Постепенно и неторопливо, словно чтобы притупить проницательность людей Ордалии, другая нотка начала вползать в громогласный вой Орды – жалобная, скорее паническая, чем безумная, будто бы шранки знали, что их едят. Адепты, в своей жатве шествовавшие по низкому небу, обнаружили, что способны видеть залитые кровью поля, которые сами же гладили, чистили и вспахивали. Если предыдущие недели и месяцы твари, казалось, избегали столкновений с всадниками, уклонялись от них, теперь они явно обратились в бегство.
– Они боятся нас! – объявил в Совете обрадованный Сиройон.
– Нет, – возразил святой аспект-император, всегда стремившийся немедленно отреагировать на попытки своих людей отнестись к врагу с пренебрежением. – Они визжат согласно собственному голоду и утомлению, не более того. Теперь, когда мы набили свои животы, наше продвижение ускорилось. Мы посильнее натянули струны лютни.

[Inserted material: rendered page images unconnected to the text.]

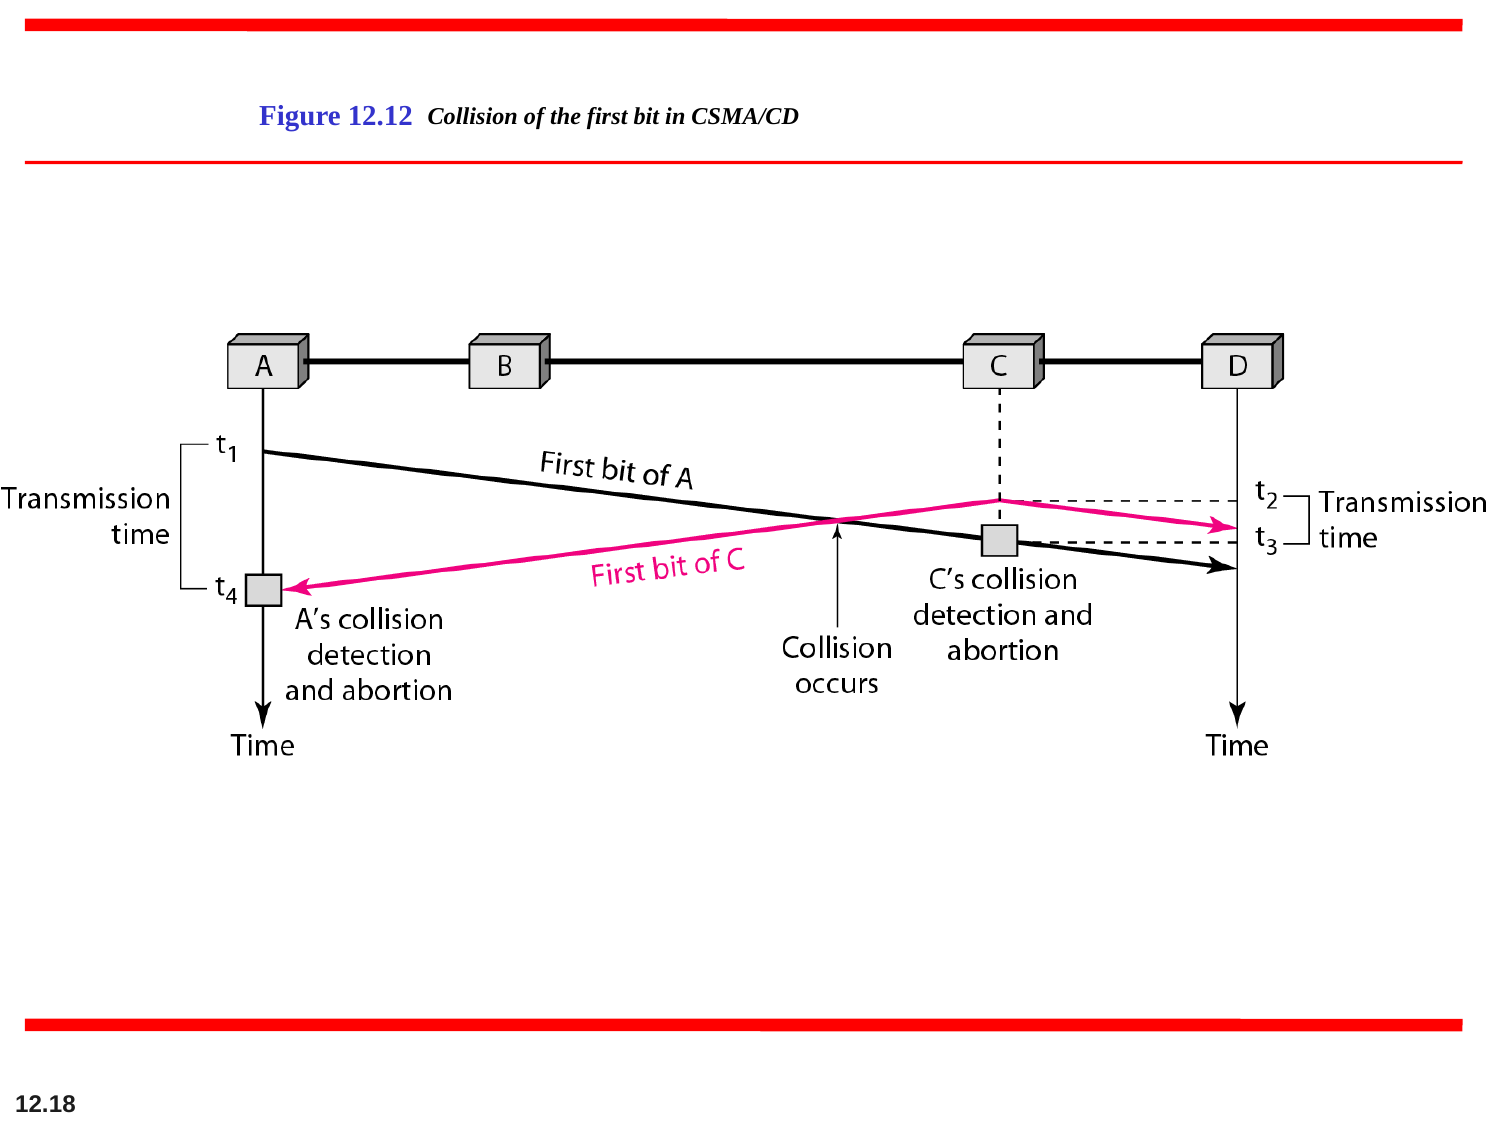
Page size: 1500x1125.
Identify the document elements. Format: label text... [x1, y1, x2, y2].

picture [1, 333, 1488, 763]
text_box Figure 12.12 Collision of the first bit in CSMA/CD [244, 62, 816, 138]
slide_number 12.18 [0, 1050, 313, 1125]
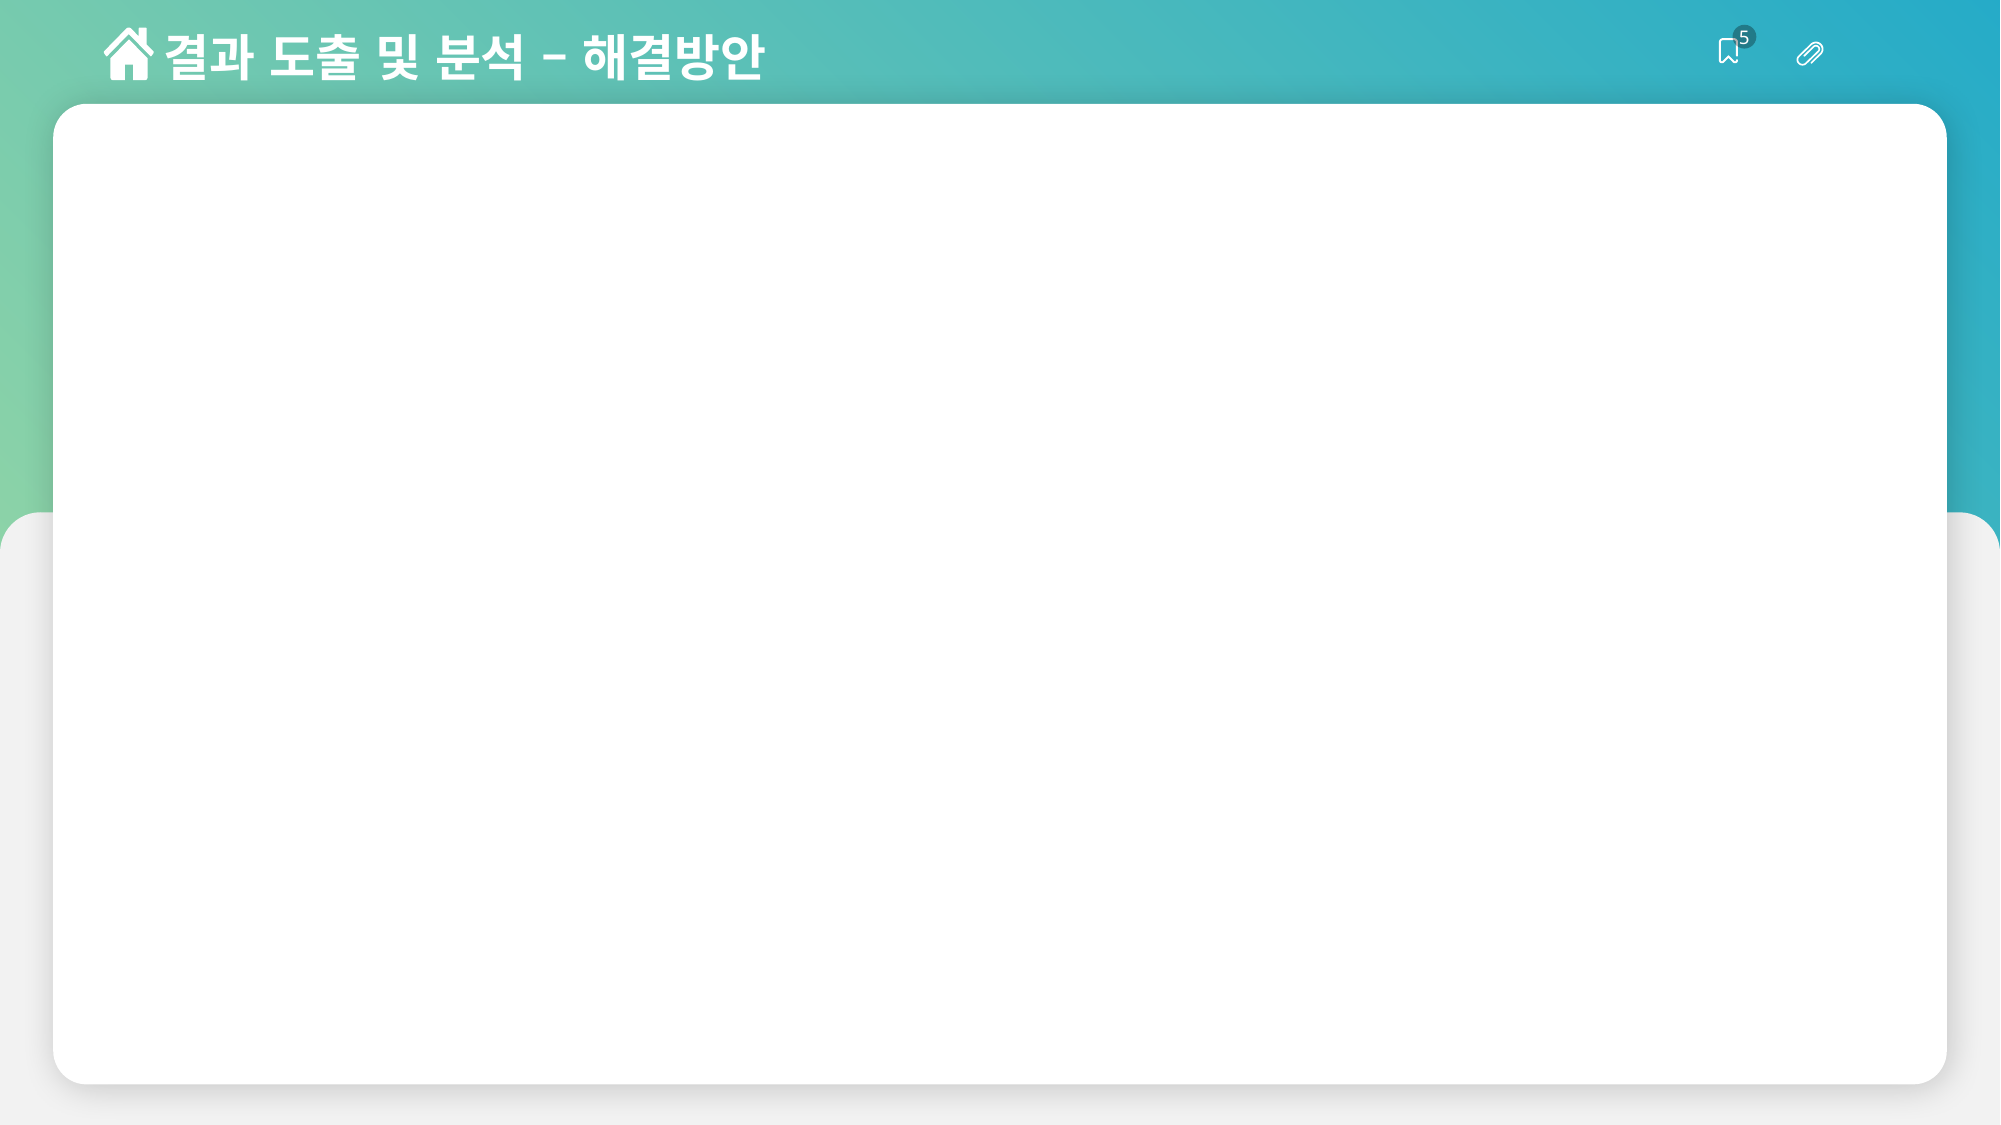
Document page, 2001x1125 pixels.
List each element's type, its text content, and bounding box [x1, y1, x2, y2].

text_box 결과 도출 및 분석 – 해결방안 [148, 18, 1233, 24]
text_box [0, 24, 2000, 1125]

Однако многие не могли не заметить растущего ожесточения противника. Время от времени аспект-император предостерегал своих королей-верующих, напоминая им о том, что шранки – не люди, что обстоятельства озлобили их, что голод лишь сделал их еще более свирепыми. Но, несмотря на эти увещевания, новая дерзость зародилась среди самых бестолковых из преследователей. Они решили, что знают своего врага не хуже любого рыцаря-вождя прежних времен: его приливы, отливы и самые коварные его уловки. И как бывает всегда, подобное псевдознание привело к возрастанию общей беспечности.
Но, что еще хуже, в думы их просочилась мрачная и губительная мысль: все их сознание пропитала потребность, жгучая жажда истребить врага окончательно, скосить, как зрелую пшеницу, увязать в бесконечное число снопов, расстелить снопы на земле и предаться пиршеству.
«Ты только подумай! – говорили они друг другу с глазу на глаз. – Представь себе, какой это будет пир!»
Обнаруживая столь темные мысли, святой аспект-император красноречиво осуждал их в Совете, разоблачал как проявление беспечности. В некоторых случаях ему пришлось даже обратиться к походному уставу и приговорить нескольких нобилей к кнуту. Время от времени он напоминал своим людям о том, как далеко они зашли.